A 2003 report by the Government Accountability Office, the investigative arm of Congress, concluded that blacks tend to receive a higher rate of return than whites from Social Security because of their heavier reliance on the program's full range of benefits.
Bush's proposal would allow workers to divert into personal accounts almost two-thirds of the 6.2 percent of their salaries paid as Social Security taxes. Their guaranteed Social Security checks would shrink proportionately with the amount of money they divert, but the White House said they would recover that money as long as their accounts earn investment returns of at least 3 percent above the rate of inflation.
"The income disparities based on race will likely grow under a system of private accounts, even if whites and blacks get the same rate of return from their investments" because whites will have more to invest, Rockeymoore said.
Still, supporters of Bush's plan believe in the power of personal accounts. At a January appearance with Bush in Washington, Robert McFadden of Medford, N.J., an executive at a pharmaceutical information firm, described how his father had paid Social Security taxes for more than 30 years only to die at age 57. McFadden and his siblings were too old to collect survivor benefits, and by the time his stepmother retires, she will most likely qualify for a higher Social Security payment than his dad, so his father's contribution to the system was effectively lost.

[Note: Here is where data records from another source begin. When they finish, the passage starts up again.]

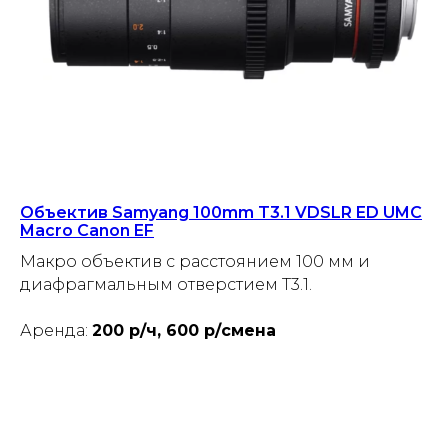
Объектив Samyang 100mm T3.1 VDSLR ED UMC
Macro Canon EF
Макро объектив с расстоянием 100 мм и
диафрагмальным отверстием T3.1.
Аренда:
200 р/ч, 600 р/смена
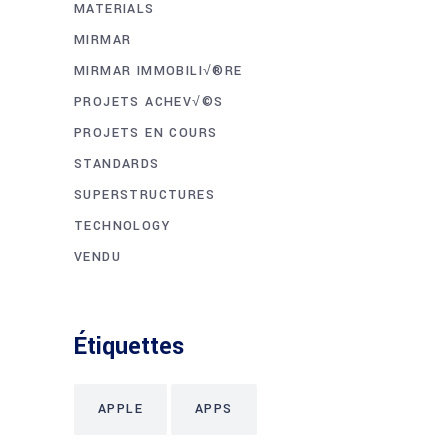
MATERIALS
MIRMAR
MIRMAR IMMOBILI√®RE
PROJETS ACHEV√©S
PROJETS EN COURS
STANDARDS
SUPERSTRUCTURES
TECHNOLOGY
VENDU
Étiquettes
APPLE
APPS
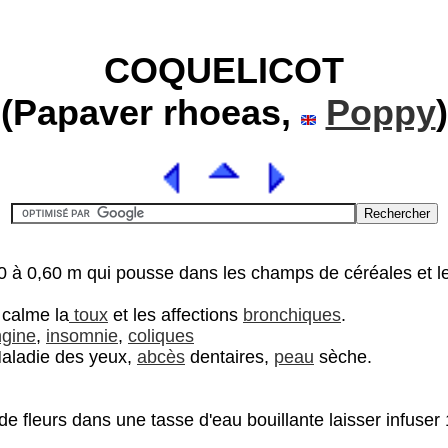
COQUELICOT
(Papaver rhoeas,
Poppy
)
 à 0,60 m qui pousse dans les champs de céréales et les t
 calme la
toux
et les affections
bronchiques
.
gine
,
insomnie
,
coliques
Maladie des yeux,
abcès
dentaires,
peau
sèche.
e fleurs dans une tasse d'eau bouillante laisser infuser 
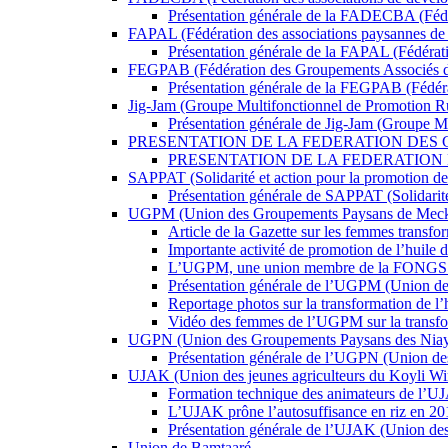
Présentation générale de la FADECBA (Fédé
FAPAL (Fédération des associations paysannes de 
Présentation générale de la FAPAL (Fédérati
FEGPAB (Fédération des Groupements Associés d
Présentation générale de la FEGPAB (Fédér
Jig-Jam (Groupe Multifonctionnel de Promotion R
Présentation générale de Jig-Jam (Groupe M
PRESENTATION DE LA FEDERATION DES G
PRESENTATION DE LA FEDERATION
SAPPAT (Solidarité et action pour la promotion de 
Présentation générale de SAPPAT (Solidarité
UGPM (Union des Groupements Paysans de Mec
Article de la Gazette sur les femmes transf
Importante activité de promotion de l’huile
L’UGPM, une union membre de la FONGS très
Présentation générale de l’UGPM (Union d
Reportage photos sur la transformation de l
Vidéo des femmes de l’UGPM sur la transfor
UGPN (Union des Groupements Paysans des Niay
Présentation générale de l’UGPN (Union d
UJAK (Union des jeunes agriculteurs du Koyli Wi
Formation technique des animateurs de l’UJAK
L’UJAK prône l’autosuffisance en riz en 20
Présentation générale de l’UJAK (Union des
Union de Bamtaaré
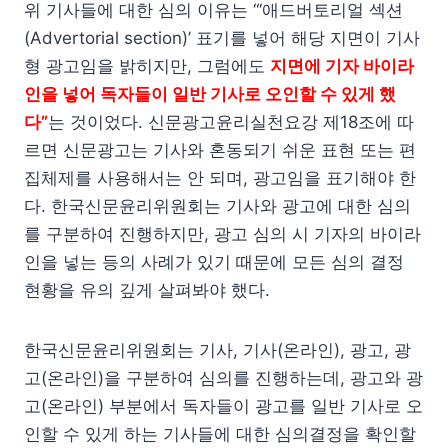
위 기사들에 대한 심의 이유는 “‘애드버토리얼 섹션
(Advertorial section)’ 표기를 넣어 해당 지면이 기사
형 광고임을 밝히지만, 그럼에도
지면에 기자 바이라
인을 넣어 독자들이 일반 기사로 오인할 수 있게 했
다”
는 것이었다. 신문광고윤리실천요강 제18조에 따
르면 신문광고는 기사와 혼동되기 쉬운 표현 또는 편
집체제를 사용해서는 안 되며, 광고임을 표기해야 한
다. 한국신문윤리위원회는 기사와 광고에 대한 심의
를 구분하여 진행하지만, 광고 심의 시 기자의 바이라
인을 넣는 등의 사례가 있기 때문에 모든 심의 결정
현황을 유의 깊게 살펴봐야 했다.
한국신문윤리위원회는 기사, 기사(온라인), 광고, 광
고(온라인)을 구분하여 심의를 진행하는데, 광고와 광
고(온라인) 부분에서 독자들이 광고를 일반 기사로 오
인할 수 있게 하는 기사들에 대한 심의결정을 확인할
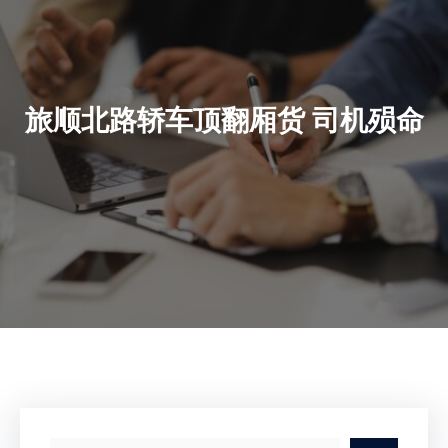
旅顺北路轿车顶翻厢货 司机殒命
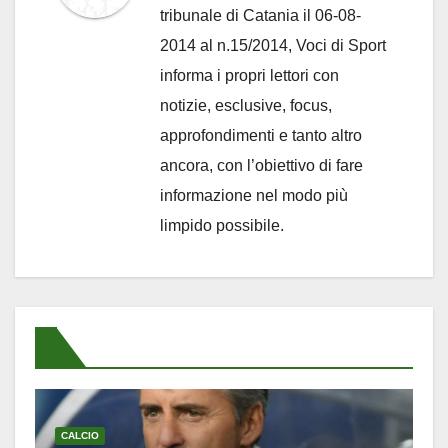
tribunale di Catania il 06-08-
2014 al n.15/2014, Voci di Sport
informa i propri lettori con
notizie, esclusive, focus,
approfondimenti e tanto altro
ancora, con l’obiettivo di fare
informazione nel modo più
limpido possibile.
CALCIO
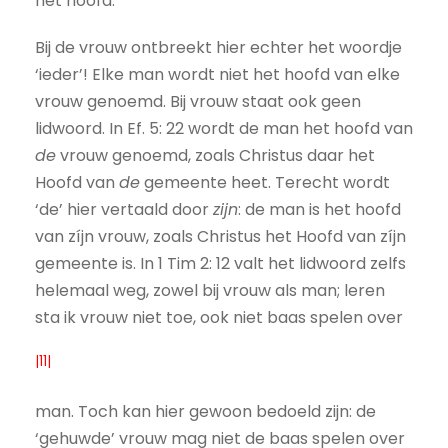
het hoofd.
Bij de vrouw ontbreekt hier echter het woordje
‘ieder’! Elke man wordt niet het hoofd van elke
vrouw genoemd. Bij vrouw staat ook geen
lidwoord. In Ef. 5: 22 wordt de man het hoofd van
de
vrouw genoemd, zoals Christus daar het
Hoofd van
de
gemeente heet. Terecht wordt
‘de’ hier vertaald door
zijn
: de man is het hoofd
van zíjn vrouw, zoals Christus het Hoofd van zíjn
gemeente is. In 1 Tim 2: 12 valt het lidwoord zelfs
helemaal weg, zowel bij vrouw als man; leren
sta ik vrouw niet toe, ook niet baas spelen over
|11|
man. Toch kan hier gewoon bedoeld zijn: de
‘gehuwde’ vrouw mag niet de baas spelen over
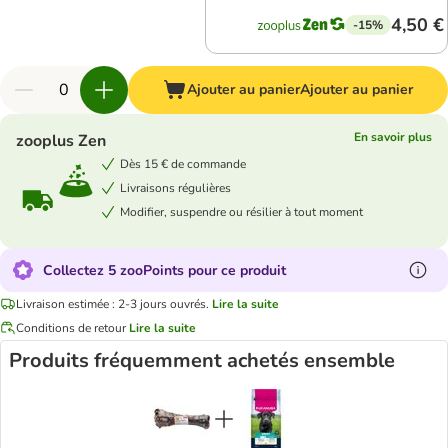
4,50 €
-15%
Ajouter au panier
Ajouter au panier
En savoir plus
zooplus Zen
Dès 15 € de commande
Livraisons régulières
Modifier, suspendre ou résilier à tout moment
Collectez 5 zooPoints pour ce produit
Livraison estimée : 2-3 jours ouvrés.
Lire la suite
Conditions de retour
Lire la suite
Produits fréquemment achetés ensemble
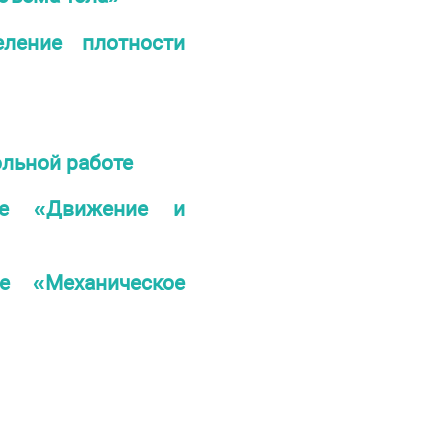
ление плотности
ольной работе
ме «Движение и
е «Механическое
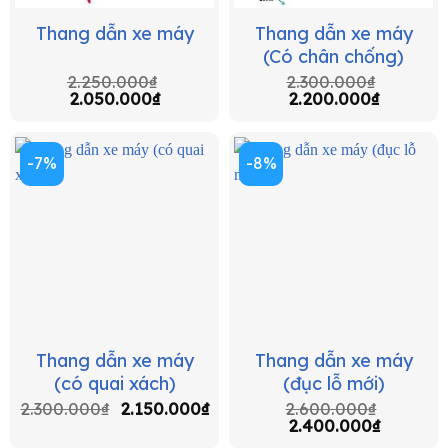
Thang dẫn xe máy
Thang dẫn xe máy
(Có chân chống)
2.250.000
₫
2.300.000
₫
2.050.000
₫
2.200.000
₫
-7%
-8%
Thang dẫn xe máy
Thang dẫn xe máy
(có quai xách)
(đục lỗ mới)
2.300.000
₫
2.150.000
₫
2.600.000
₫
2.400.000
₫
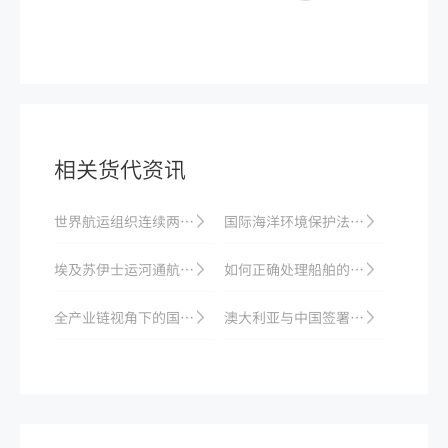
相关货代资讯
世界航运组织连续两年发布海难报告，呼吁加强海上安全管理
国际海洋环境保护法律法规梳理
埃及苏伊士运河通航费调整政策：不同吨位船舶费用变化
如何正确处理船舶的客户服务?
全产业链视角下的国际海运发展趋势
澳大利亚与中国签署自贸协定升级，双方货物贸易将更加便捷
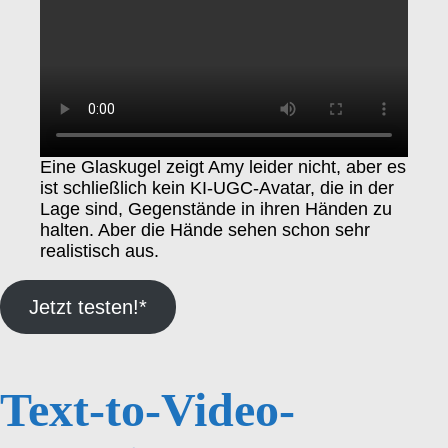
Eine Glaskugel zeigt Amy leider nicht, aber es
ist schließlich kein KI-UGC-Avatar, die in der
Lage sind, Gegenstände in ihren Händen zu
halten. Aber die Hände sehen schon sehr
realistisch aus.
Jetzt testen!*
Text-to-Video-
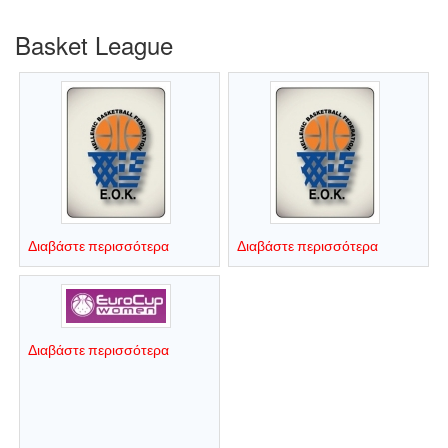
Basket League
Διαβάστε περισσότερα
Διαβάστε περισσότερα
Διαβάστε περισσότερα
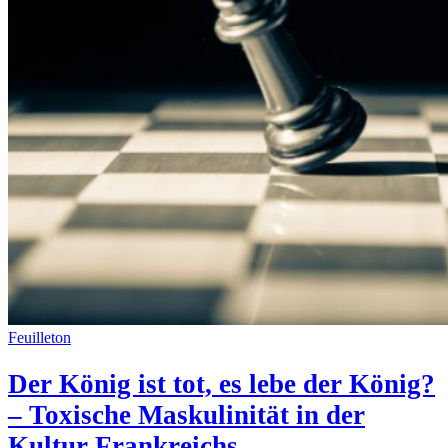
Feuilleton
Der König ist tot, es lebe der König?
– Toxische Maskulinität in der
Kultur Frankreichs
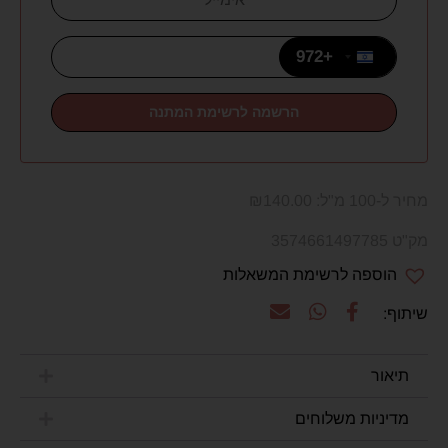
+972
Israel +972
מחיר ל-100 מ"ל:
140.00
₪
מק"ט 3574661497785
הוספה לרשימת המשאלות
תיאור
מדיניות משלוחים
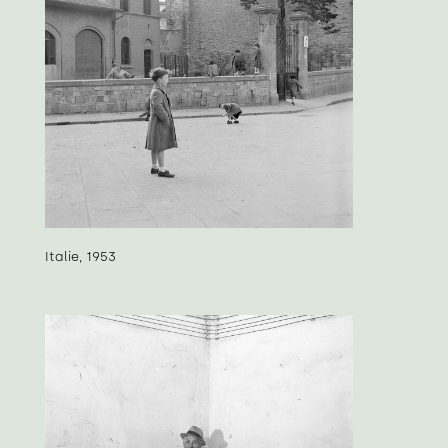
Italie, 1953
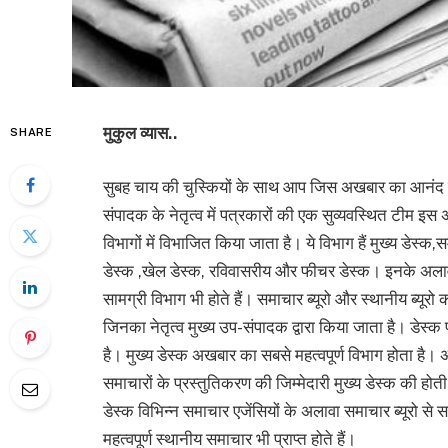
मुकुल व्यास..
SHARE
सुबह चाय की चुस्कियों के साथ आप जिस अखबार का आनंद लेत
संपादक के नेतृत्व में पत्रकारों की एक सुव्यवस्थित टीम
विभागों में विभाजित किया जाता है। ये विभाग हैं मुख्य डेस्क,स
डेस्क ,खेल डेस्क, रविवासरीय और फीचर डेस्क। इनके अलावा
सामग्री विभाग भी होते हैं। समाचार ब्यूरो और स्थानीय ब्यूर
जिनका नेतृत्व मुख्य उप-संपादक द्वारा किया जाता है। डेस
है। मुख्य डेस्क अखबार का सबसे महत्वपूर्ण विभाग होता है। अ
समाचारों के प्रस्तुतिकरण की जिम्मेदारी मुख्य डेस्क की होत
डेस्क विभिन्न समाचार एजेंसियों के अलावा समाचार ब्यूरो से स
महत्वपूर्ण स्थानीय समाचार भी प्राप्त होते हैं।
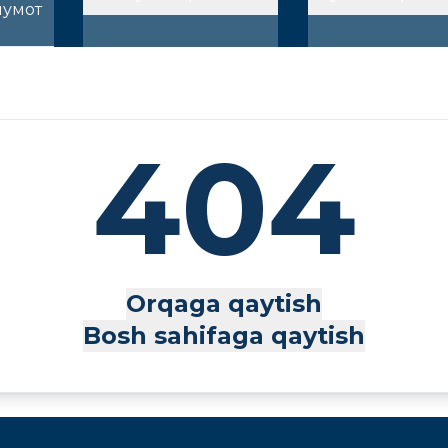
лумот
404
Orqaga qaytish
Bosh sahifaga qaytish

"When my father passed, his Social Security passed with him," said McFadden, who said his fate was similar to that of many other black families. McFadden's testimony made an impression on Bush, who invited McFadden to sit in first lady Laura Bush's box during his Feb. 2 State of the Union address.
"Some people say this idea will only help people with certain lifestyles and certain incomes, but I challenge that," said McFadden, who grew up in Camden, N.J., where he is an assistant pastor. "I see seniors in my church right now who cannot even live off of what they are getting from Social Security. I think the idea of taking a small portion of your taxes and creating personal accounts in minimal-risk investments will teach people who don't save the concept that compounding interest over years provides an opportunity to increase their family's wealth."